そう、おずおずと尋ねてみる。すると、満面の笑顔で答えてくれるお父さまとお母さま。遠慮なんてしたらむしろ申し訳ないくらいの、まぶしいほどの笑顔で。……その、ありがとうございます。
「それでは、いただきます」
「「いただきます」」
「……あ、その……いただきます」
それから、ほどなくして。
最初にお父さま、続いてお母さまとエルナ、そして最後にたどたどしくぼくが手を合わせお食事前の挨拶をする。……うん、いただきます。

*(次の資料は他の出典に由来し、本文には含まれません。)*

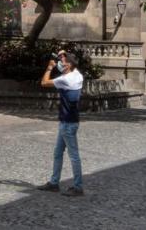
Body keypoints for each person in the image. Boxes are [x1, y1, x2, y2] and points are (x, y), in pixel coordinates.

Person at [37, 50, 84, 196]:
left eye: (63, 62)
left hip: (67, 123)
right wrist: (63, 55)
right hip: (71, 121)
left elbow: (44, 82)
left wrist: (50, 67)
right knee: (58, 153)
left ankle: (78, 187)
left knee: (73, 155)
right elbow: (65, 67)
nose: (60, 64)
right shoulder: (78, 75)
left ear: (69, 65)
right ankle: (54, 182)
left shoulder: (65, 80)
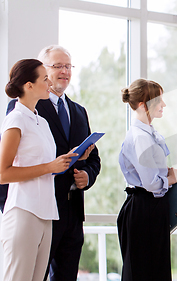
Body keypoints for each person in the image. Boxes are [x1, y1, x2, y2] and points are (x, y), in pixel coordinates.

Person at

さて、綺麗な木製の食卓にはアイントプフやシュペッツレ、ザワークラウトなど、この国の代表的な家庭料理が彩り豊かに並んでいて。ちなみに、アイントプフとはソーセージや野菜などたくさんの具材を一つの鍋で煮込んだスープ、シュペッツレとは卵入りのパスタのような麺料理、ザワークラウトとはキャベツのお漬物で……うん、どれもおいしそう。

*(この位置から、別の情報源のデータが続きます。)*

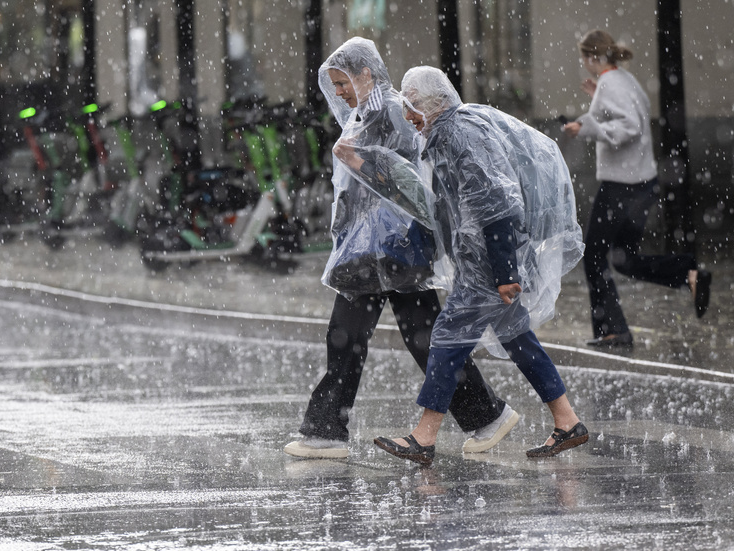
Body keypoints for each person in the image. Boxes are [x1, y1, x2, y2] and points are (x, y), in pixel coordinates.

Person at [283, 38, 519, 460]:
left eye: (342, 82)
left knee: (399, 338)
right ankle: (485, 415)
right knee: (366, 337)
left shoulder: (394, 112)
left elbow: (413, 182)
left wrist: (359, 162)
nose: (337, 92)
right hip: (368, 249)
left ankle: (327, 431)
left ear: (366, 75)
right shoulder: (364, 114)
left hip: (396, 247)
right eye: (334, 84)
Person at [373, 66, 587, 466]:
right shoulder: (442, 136)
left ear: (436, 103)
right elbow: (445, 206)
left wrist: (505, 272)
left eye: (413, 105)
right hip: (481, 264)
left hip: (489, 268)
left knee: (447, 337)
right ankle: (567, 421)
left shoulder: (458, 134)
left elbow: (497, 202)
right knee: (518, 338)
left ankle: (424, 436)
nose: (407, 114)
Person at [562, 29, 711, 349]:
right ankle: (687, 273)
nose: (583, 62)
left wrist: (585, 125)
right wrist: (597, 102)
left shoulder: (612, 84)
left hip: (621, 185)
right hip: (642, 183)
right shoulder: (622, 80)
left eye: (583, 56)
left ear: (591, 57)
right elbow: (632, 114)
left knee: (594, 256)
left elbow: (629, 127)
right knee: (624, 258)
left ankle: (614, 330)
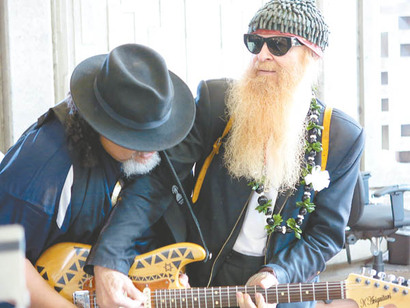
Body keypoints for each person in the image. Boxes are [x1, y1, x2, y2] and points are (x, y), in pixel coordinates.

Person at [86, 1, 365, 308]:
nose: (261, 55)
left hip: (282, 287)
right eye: (255, 43)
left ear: (312, 56)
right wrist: (109, 260)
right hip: (203, 275)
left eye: (279, 45)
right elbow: (155, 184)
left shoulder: (341, 137)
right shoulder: (216, 102)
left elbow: (324, 236)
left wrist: (277, 274)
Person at [0, 44, 195, 307]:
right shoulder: (43, 171)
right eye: (138, 137)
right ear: (101, 122)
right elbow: (5, 261)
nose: (152, 148)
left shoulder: (135, 153)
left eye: (157, 134)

……さて、どれから……うん、スープかな。そういうわけで、そっとジャガイモをスプーンですくい口の中へと――
「…………え」
「……ハイノ?」
「……あ、ごめん、その……」
ふと、きょとんと首をかしげ尋ねるエルナ。まあ、それもそのはず……どうしてか、最初の一口を噛みしめてほどなく、ぼくの目から一滴の雫が頬を伝ってきたのだから。
「……あ、その、ごめんなさ――」
そう、謝罪を口にしようとするも不意に止まる。と言うのも、隣にいるエルナがそっとぼくの肩に手を乗せ微笑みを浮かべていたから。何も言わなくていい――そう言ってくれているような、優しい微笑で。そして、そっと視線を移すと、お父さまとお母さまも同じような微笑を浮かべてくれていて……だから、代わりに――
「……その、ありがとうございます、お父さま、お母さま……エルナ」
そう、感謝の言葉を口にする。すると、みんな優しい笑顔のままそっとうなずいてくれた。